I knew I was wasting my time debating them. I often manage to get through to them if they are in pairs but there were six of them. Never debate Science with fundamentalists. Stick to matters of belief and faith.


 So, in order to end the debate I made up a story about how some crazy mad Scientist had successfully genetically engineered a male and female “Fronkey” in a secret laboratory in the west of Ireland by crossing the DNA of a donkey and a frog. He then forced them to copulate and a few dozen were produced. His plan was to sell the legs to the French and make a fortune because they would be huge compared to ordinary frogs. They could also feed on grass like cattle so they would grow very quickly. The Christians seemed stunned at this news.

One night during a severe storm they escaped from their poorly fenced off field. There was complete panic in case they were now in the wild and could possibly start breeding with other species of either amphibians or horsey type species.  They all agreed it could turn into a case of “Evolution gone mad”. I made my excuses and left.

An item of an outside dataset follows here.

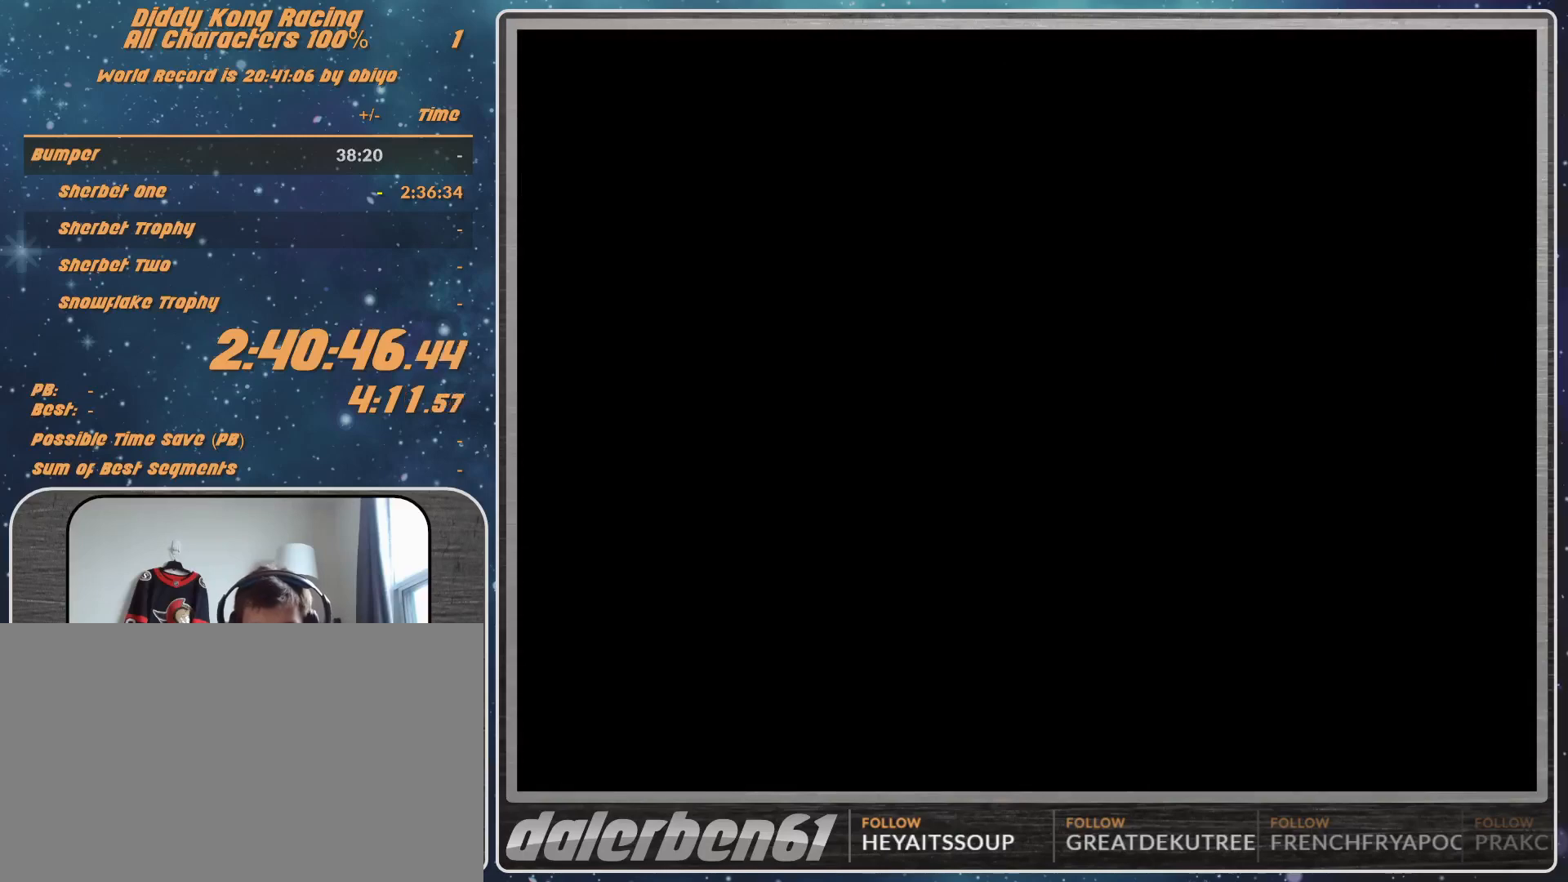
{"buttons": ["A"], "left_stick": "center", "events": [[367, "A", "down"]]}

I then formed my own group called “The Way out Ministry” dedicated to the rescuing Fronkey’s and now I make my living from selling their meat to Christian groups. I am the only farmer in the world doing this and therefore I am outstanding in my own field. I used to be an Atheist, now I am a farmer Atheist.

So any time I hear people tell me they don’t believe in Evolution I tell them about the Fronkey Farm. If they tell me they are former Atheists I tell them I am a farmer Atheist !!

More than I expected, but it was fun.

Great story and fun too


Great story. Fantastic fronkey too, the artist has mad Photoshop skills.

Sorry Marc, but that picture is the real deal. The existence of the Fronkey is exactly the same as the existence of any god. My life would be held together by a complete delusion if they did not exist. Once you open up your heart to the possibilities of their existence and embrace them you will understand.

And this is a great compliment indeed, coming from Marc Poulin, a graphic artist extraordinerre!

Marc, I need to take this opportunity to apologize for "un-friending" you on FaceBook - you have so damned many friends, that many times per day, FaceBook was notifying me that this or that friend of yours was a member, and asking if I wanted to "friend" them as well. Please believe me, it was nothing personal, it was self-preservation!

Where have you been? He explained that fully nearly two years ago!

Indeed Arch, and Marc’s artistic skills being the inspiration for my tattoo….

Why yes, I am, thank you very much! Oh, you meant Reg --

Some people may be too young to catch that musical reference.